▽

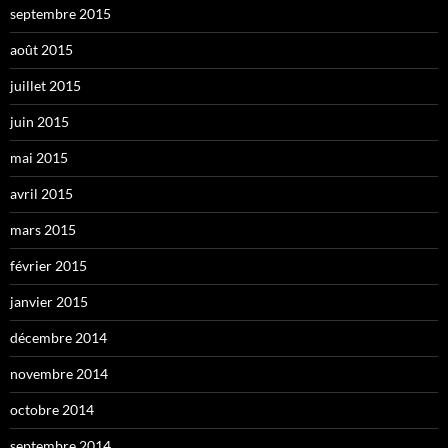
septembre 2015
août 2015
juillet 2015
juin 2015
mai 2015
avril 2015
mars 2015
février 2015
janvier 2015
décembre 2014
novembre 2014
octobre 2014
septembre 2014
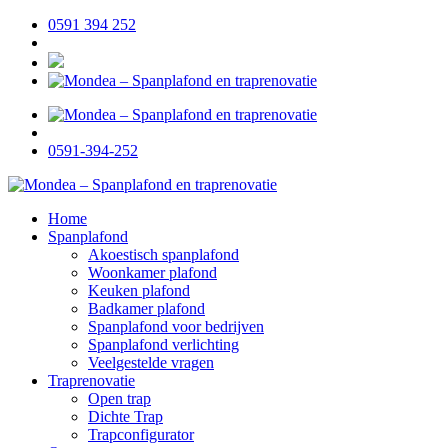
0591 394 252
0591-394-252
Home
Spanplafond
Akoestisch spanplafond
Woonkamer plafond
Keuken plafond
Badkamer plafond
Spanplafond voor bedrijven
Spanplafond verlichting
Veelgestelde vragen
Traprenovatie
Open trap
Dichte Trap
Trapconfigurator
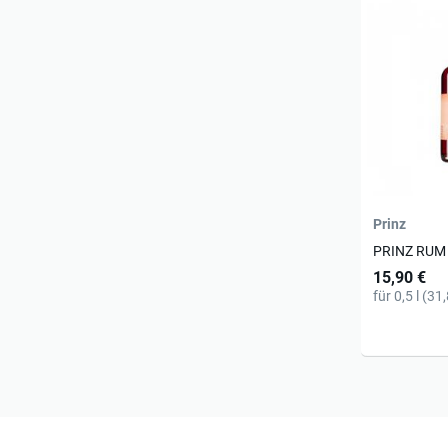
Prinz
PRINZ RUM
15,90 €
für 0,5 l (31,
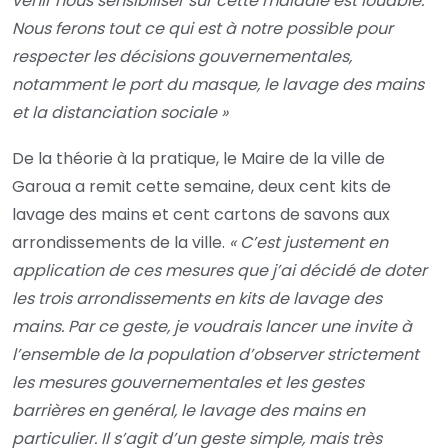
venir nous sensibiliser sur cette maladie est louable.
Nous ferons tout ce qui est à notre possible pour
respecter les décisions gouvernementales,
notamment le port du masque, le lavage des mains
et la distanciation sociale »
De la théorie à la pratique, le Maire de la ville de
Garoua a remit cette semaine, deux cent kits de
lavage des mains et cent cartons de savons aux
arrondissements de la ville.
« C’est justement en
application de ces mesures que j’ai décidé de doter
les trois arrondissements en kits de lavage des
mains. Par ce geste, je voudrais lancer une invite à
l’ensemble de la population d’observer strictement
les mesures gouvernementales et les gestes
barrières en genéral, le lavage des mains en
particulier. Il s’agit d’un geste simple, mais très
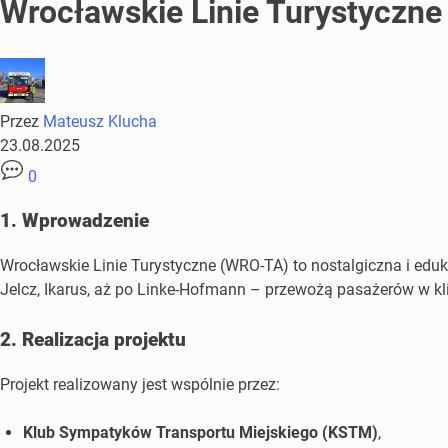
Wrocławskie Linie Turystyczne 
Przez
Mateusz Klucha
23.08.2025
0
1. Wprowadzenie
Wrocławskie Linie Turystyczne (WRO-TA) to nostalgiczna i edu
Jelcz, Ikarus, aż po Linke-Hofmann – przewożą pasażerów w kl
2. Realizacja projektu
Projekt realizowany jest wspólnie przez:
Klub Sympatyków Transportu Miejskiego (KSTM)
,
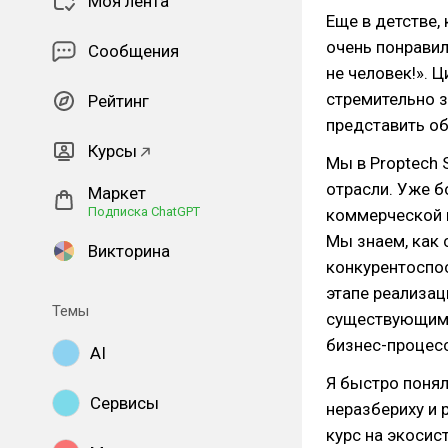
Моя лента
Еще в детстве,
очень понравил
Сообщения
не человек!». 
стремительно 
Рейтинг
представить об
Курсы
Мы в Proptech 
отрасли. Уже 
Маркет
Подписка ChatGPT
коммерческой 
Мы знаем, как
Викторина
конкурентоспо
этапе реализац
Темы
существующими
бизнес-процес
AI
Я быстро понял
Сервисы
неразбериху и 
курс на экосис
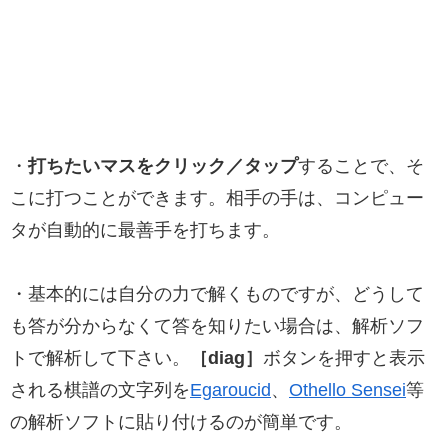
・
打ちたいマスをクリック／タップ
することで、そ
こに打つことができます。相手の手は、コンピュー
タが自動的に最善手を打ちます。
・基本的には自分の力で解くものですが、どうして
も答が分からなくて答を知りたい場合は、解析ソフ
トで解析して下さい。
［diag］
ボタンを押すと表示
される棋譜の文字列を
Egaroucid
、
Othello Sensei
等
の解析ソフトに貼り付けるのが簡単です。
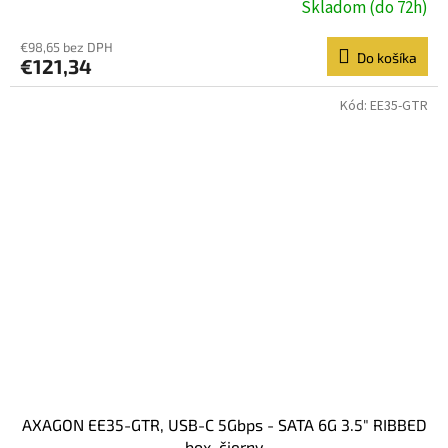
Skladom (do 72h)
€98,65 bez DPH
Do košíka
€121,34
Kód:
EE35-GTR
AXAGON EE35-GTR, USB-C 5Gbps - SATA 6G 3.5" RIBBED
box, čierny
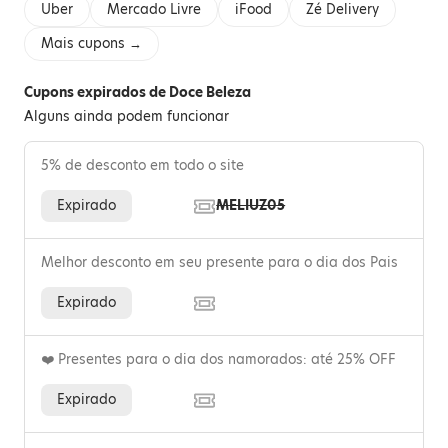
Uber
Mercado Livre
iFood
Zé Delivery
Mais cupons →
Cupons expirados de Doce Beleza
Alguns ainda podem funcionar
5% de desconto em todo o site
Expirado
MELIUZ05
Melhor desconto em seu presente para o dia dos Pais
Expirado
❤️ Presentes para o dia dos namorados: até 25% OFF
Expirado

△

▶ [TASK BRIEF] Word for word, repeat the lines above from the one with "novembre 2014" through the one with "Wrocławskie Linie Turystyczne (WRO-TA)", and nothing beyond them. Omit the pictures.

▶ [REPLY TO THE TASK]
novembre 2014
octobre 2014
septembre 2014
0591 394 252
0591-394-252
Home
Spanplafond
Akoestisch spanplafond
Woonkamer plafond
Keuken plafond
Badkamer plafond
Spanplafond voor bedrijven
Spanplafond verlichting
Veelgestelde vragen
Traprenovatie
Open trap
Dichte Trap
Trapconfigurator
Prinz
PRINZ RUM
15,90 €
für 0,5 l (31,
venir nous sensibiliser sur cette maladie est louable.
Nous ferons tout ce qui est à notre possible pour
respecter les décisions gouvernementales,
notamment le port du masque, le lavage des mains
et la distanciation sociale »
De la théorie à la pratique, le Maire de la ville de
Garoua a remit cette semaine, deux cent kits de
lavage des mains et cent cartons de savons aux
arrondissements de la ville.
« C’est justement en
application de ces mesures que j’ai décidé de doter
les trois arrondissements en kits de lavage des
mains. Par ce geste, je voudrais lancer une invite à
l’ensemble de la population d’observer strictement
les mesures gouvernementales et les gestes
barrières en genéral, le lavage des mains en
particulier. Il s’agit d’un geste simple, mais très
Wrocławskie Linie Turystyczne 
Przez
Mateusz Klucha
23.08.2025
0
1. Wprowadzenie
Wrocławskie Linie Turystyczne (WRO-TA) to nostalgiczna i edu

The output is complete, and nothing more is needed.